I spent this morning pottering about with a watering can, doesn't look like there are any leaks from the rear screen, the boot seal, the rear lights or anything (did all this with the boot open).

I then closed the boot, poured water on it and lots came through into the boot. Seems to be coming straight down into it in the middle (well on either side of the middle) generally (i.e. not from around the seal area).

I took the spoiler right off (hassle) and I'm trying to work out how it is supposed to seal - there's lots of holes!

Also found that I'm missing two of the clips (the back ones) so I'm waiting for Abbey to get back to me with a price for those.

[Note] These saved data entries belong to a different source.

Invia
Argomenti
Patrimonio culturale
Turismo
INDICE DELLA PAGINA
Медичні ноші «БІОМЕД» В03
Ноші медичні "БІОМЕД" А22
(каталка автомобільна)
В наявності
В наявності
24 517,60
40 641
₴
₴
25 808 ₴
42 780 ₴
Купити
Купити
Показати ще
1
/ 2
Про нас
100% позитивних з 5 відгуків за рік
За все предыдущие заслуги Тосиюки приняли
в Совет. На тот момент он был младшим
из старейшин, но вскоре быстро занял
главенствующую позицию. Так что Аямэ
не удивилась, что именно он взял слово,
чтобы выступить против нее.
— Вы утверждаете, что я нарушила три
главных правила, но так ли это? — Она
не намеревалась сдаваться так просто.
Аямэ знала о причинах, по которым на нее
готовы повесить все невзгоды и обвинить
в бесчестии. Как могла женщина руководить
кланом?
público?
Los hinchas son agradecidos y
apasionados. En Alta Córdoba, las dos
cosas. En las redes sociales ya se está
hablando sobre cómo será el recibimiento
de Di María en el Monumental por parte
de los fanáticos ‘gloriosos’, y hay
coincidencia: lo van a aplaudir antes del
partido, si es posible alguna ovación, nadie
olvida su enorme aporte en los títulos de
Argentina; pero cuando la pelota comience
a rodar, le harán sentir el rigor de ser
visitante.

I don't really want to throw sealant at it as that'll mean it won't ever come off again.


----------



## stevo (Feb 15, 2008)

Im tryng to sort out the same problem myself, im thinking the waters getting in through the bolt holes, as water tends to form a puddle on the windscreen side of the spoiler. i bought a small tube of silicon and sealed all round the inside, hopefully this will sort the problem.


----------



## ru' (Feb 18, 2007)

Let us know if it does.

It seems there are two 'channels' to get rid of water front to back, but I can't see what stops water coming through the bolt/clip holes etc.


----------



## covak2002 (Nov 25, 2007)

hello guys had this problem on my car remove your rear speaker panel and look down through the windscreen from the out side and you will probably see brown water leak marks that is were mine was this was caused buuy the screws holding the black trim on they have very thin what look like paper gaskets i rang auto glass up smashed the window and well sorted but guess silicone or summin round that area will work aswell


----------